As ever, spectacle mixed with tragedy as the wonder of nature continued to face the sustained threat from humanity and global warming. But taken as a celebration of all creatures great and small, this episode once more found plenty to amaze.

Primary among those was a mother puma, forced to search for food amid the jagged Patagonian terrain. Her prey, however, was a guanaco, a relative of the camel, which are three times her weight and able to fling potential predators in the air.

Viewers rightly gasped as the mother tried and failed on several occasions to take one of these beasts down, severely injuring herself in the process. As ever, it was jaw-dropping spectacle married to finger-tip nibbling tension.

Would the mother prevail? The answer, thankfully, was yes. Through sheer will of determination, the puma overcame the guanaco through sheer force of will… only to have to drag its lifeless carcass over a mile to her waiting cubs. Who says living in the natural world is easy?

The main focus of the show, and its behind-the-scenes finale, was devoted to the story of the puma… but rightly so. There was something spellbinding and majestic in seeing her stalk her prey and chase it down… a thrilling chase caught through a combination of intrepid camera-men (talking to each other via walkie talkie to get into prime position) and drones.

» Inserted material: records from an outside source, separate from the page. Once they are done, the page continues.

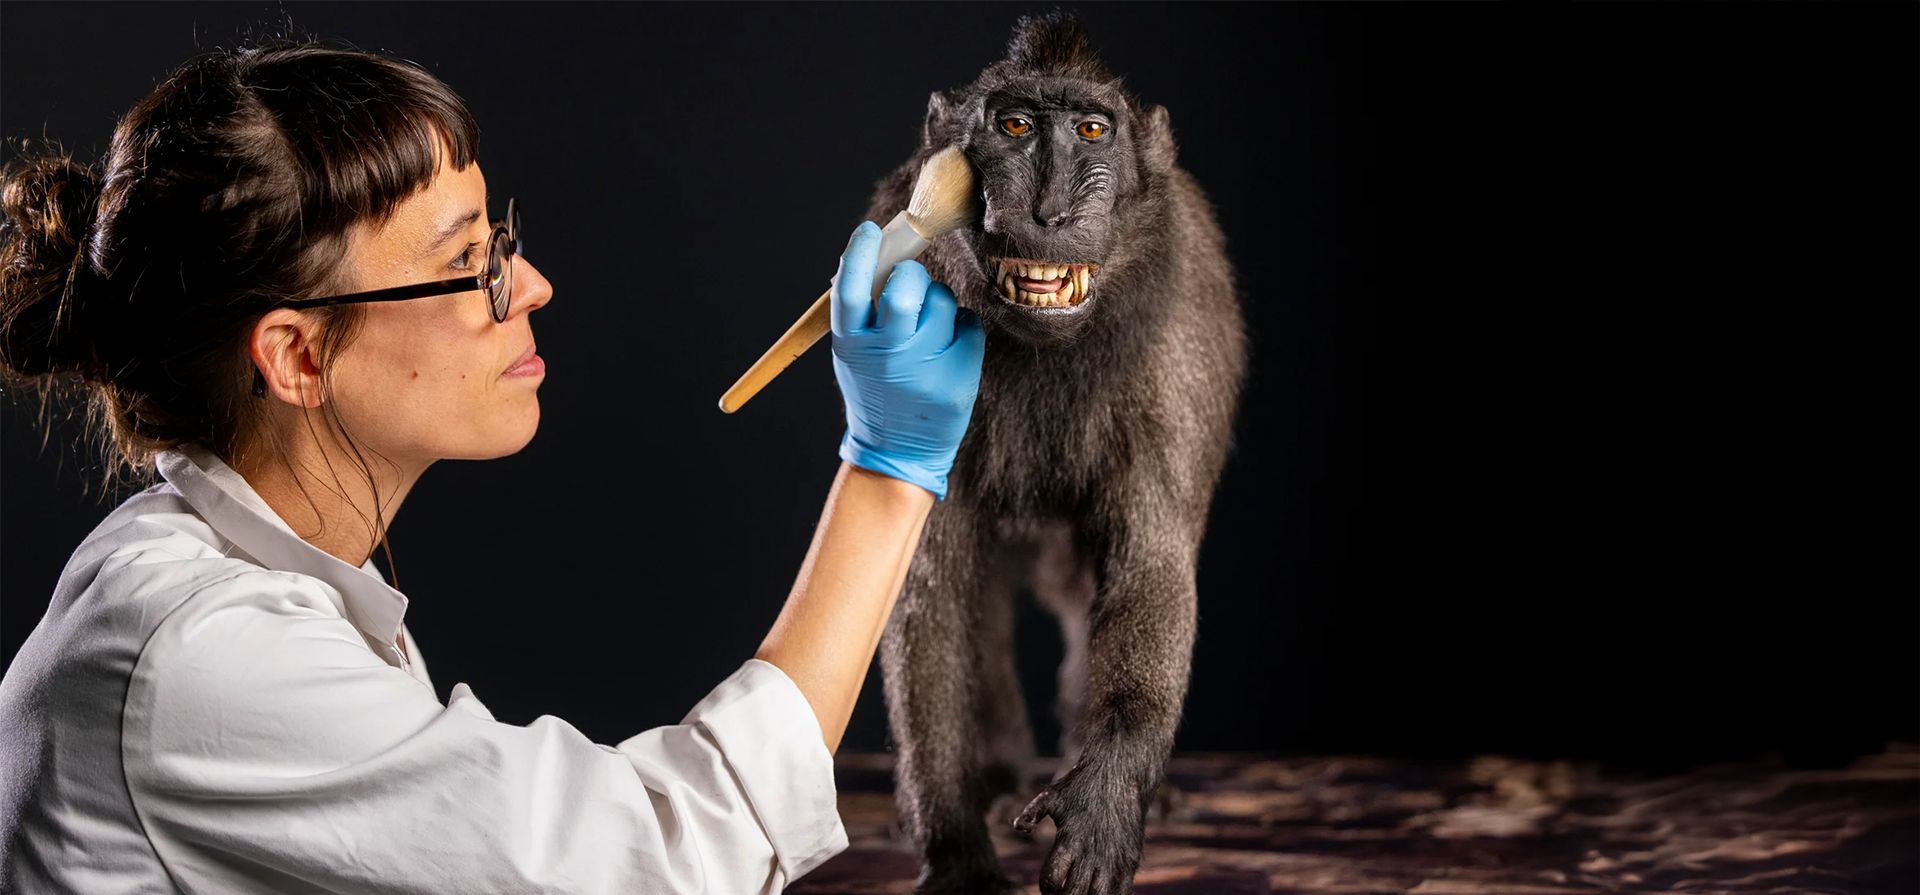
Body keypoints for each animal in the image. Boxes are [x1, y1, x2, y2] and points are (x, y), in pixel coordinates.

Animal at [860, 12, 1249, 895]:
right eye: (1014, 126)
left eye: (1092, 130)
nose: (1051, 211)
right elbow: (928, 593)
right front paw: (953, 843)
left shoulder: (1173, 348)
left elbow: (1153, 562)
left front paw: (1105, 797)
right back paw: (1000, 772)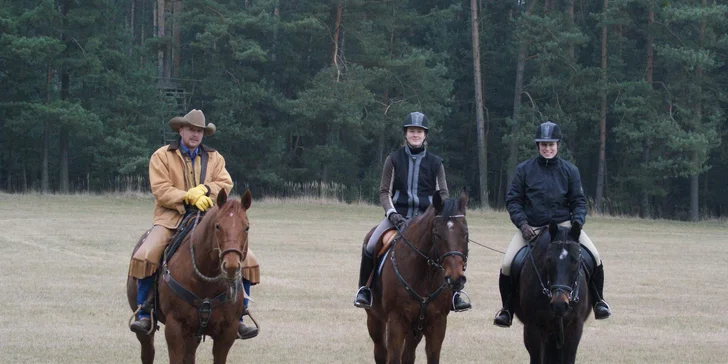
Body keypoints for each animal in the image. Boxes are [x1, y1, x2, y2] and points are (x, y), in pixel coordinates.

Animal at [123, 189, 252, 362]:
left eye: (246, 227)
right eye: (218, 226)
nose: (231, 266)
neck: (206, 281)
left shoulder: (227, 333)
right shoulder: (175, 328)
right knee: (148, 351)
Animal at [362, 191, 470, 364]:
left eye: (465, 234)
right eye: (437, 234)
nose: (455, 278)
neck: (425, 275)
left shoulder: (437, 324)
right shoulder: (396, 322)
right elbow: (393, 357)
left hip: (415, 329)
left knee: (408, 355)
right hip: (374, 320)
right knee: (380, 352)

But there was plenty more to savour, including the mesmerising sight of swifts flying dangerously close to the spectacular Iguazu Falls. There was grace and poise to match the peril in this section, as well as a very real reminder of the threat posed to these birds by mankind.

The nearby Itaipu Dam has made life even more precarious for the birds, as each time it releases water, it increases the size of the falls, making the birds’ journey even more perilous. A better balance is perhaps needed.

And then there’s the threat posed to the world’s largest rainforest – the Amazon, which is reducing in size at an alarming rate because of human destruction. Here, vast swathes of important habitats are being placed under threat, while the impact to our own global environment caused by the loss of such important vegetation cannot be underestimated.

These are worrying times in South America.

And yet there is so much worth protecting. Not least, the piraputanga fish, witnessed cruising through the turquoise waters, following capuchin monkeys feeding overhead and feasting on their scraps. Another breath-taking image was that of a hungry fish resorting to leaping athletically from the water, snatching fruit directly from the branches.

Smaller, but no less amazing, was the sight of father poison dart frogs carrying their tadpoles piggy-back style to individual pockets of water throughout the forest. While extremely rare cotton-top tamarins collecting insects, or Andean bears searching for mango, provided yet more footage to savour.

This was, for all the inherent dangers we pose to these beautiful creatures and environments, another hour worth celebrating. Now, roll on Australia!